4. Nichtsdestotrotz, und vielleicht bin ich mit Mitte 20 da schon anachronistisch, wer ein guter Offizier werden möchte, muss auch die Fähigkeit besitzen, unfaires Verhalten in Maßen zu ertragen. Damit ist nicht der vielzitierte „Kadavergehorsam“ gemeint, sondern die Einsicht, dass man einfach mal schlucken muss. Ist im Berufsleben übrigens nicht anders. Zudem ist die Aufgabe einer Armee einzigartig, was wiederum strenge Hierarchien verlangt. In meinen 2 Jahren ROA-Ausbildung habe ich öfter eingesteckt in der Ausbildung, aber als Vorgesetzter habe ich dann auch vor meinen Soldaten gestanden und sie nach oben hin abgeschirmt. Das ist mein Selbstverständnis als militärischer Vorgesetzter. Wer es da nicht einmal hinbekommt, mal ein paar Wochen „Dummfick“ zu ertragen, vor dem graust es mir jetzt schon im Einsatz, wenn die wirklich wichtigen Entscheidungen getroffen werden müssen(als Offz auch mal: Menschenleben gegeneinander abwägen und einen Befehl geben, der den Tod von Kameraden bedeuten wird, um den Auftrag zu erfüllen oder um eine weitaus größere Anzahl von Kameraden zu retten)

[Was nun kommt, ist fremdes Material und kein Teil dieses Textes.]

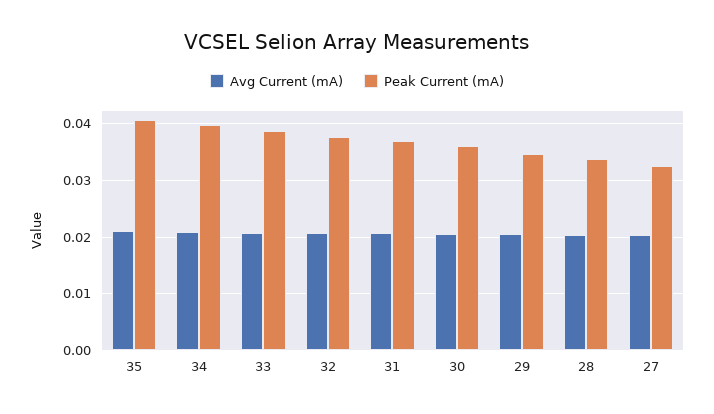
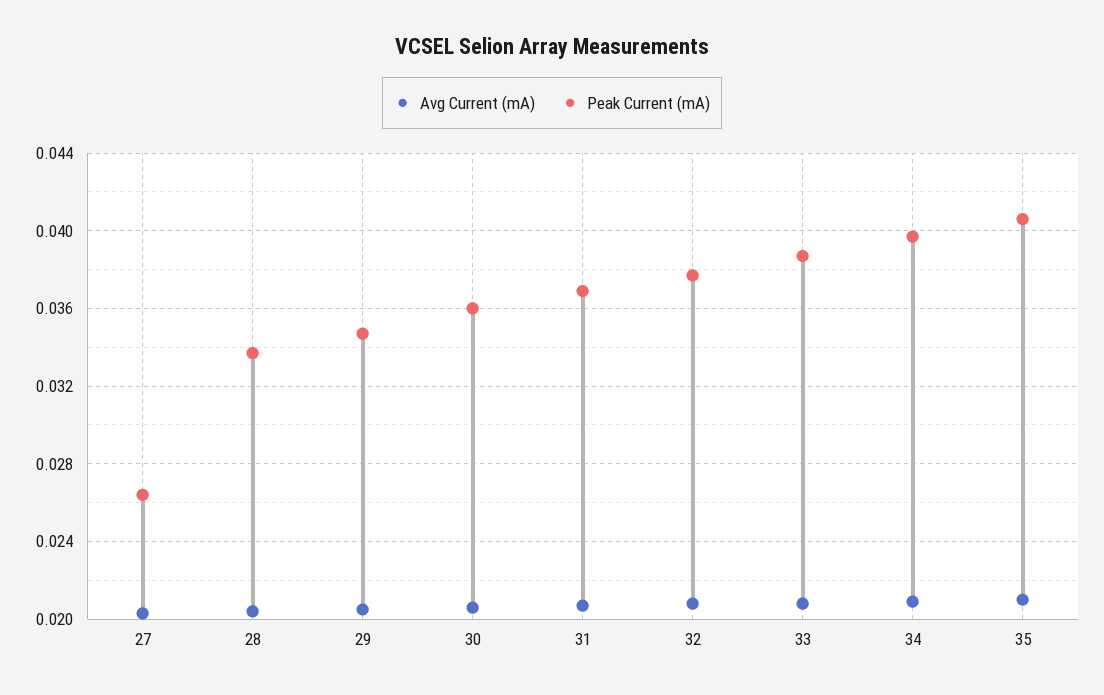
Peak Current (mA), 27: 0.032 -> 0.0265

5. Danke für die Textübertragung des Tatorts, den brauch ich ja jetzt nicht mehr zu sehen.
Zunächst einmal möchte ich mich für für die äußerst gute Diskussion hier bedanken. Inhaltlich wurden alle Aspekte kompetent dargelegt. Da blieb überhaupt keine Chance sich einzubringen…;-)
Mir stösst aber ein anderer Aspekt bei all dem Theater um die Gorch Fock und das „Kommandantenschiessen“ doch etwas auf.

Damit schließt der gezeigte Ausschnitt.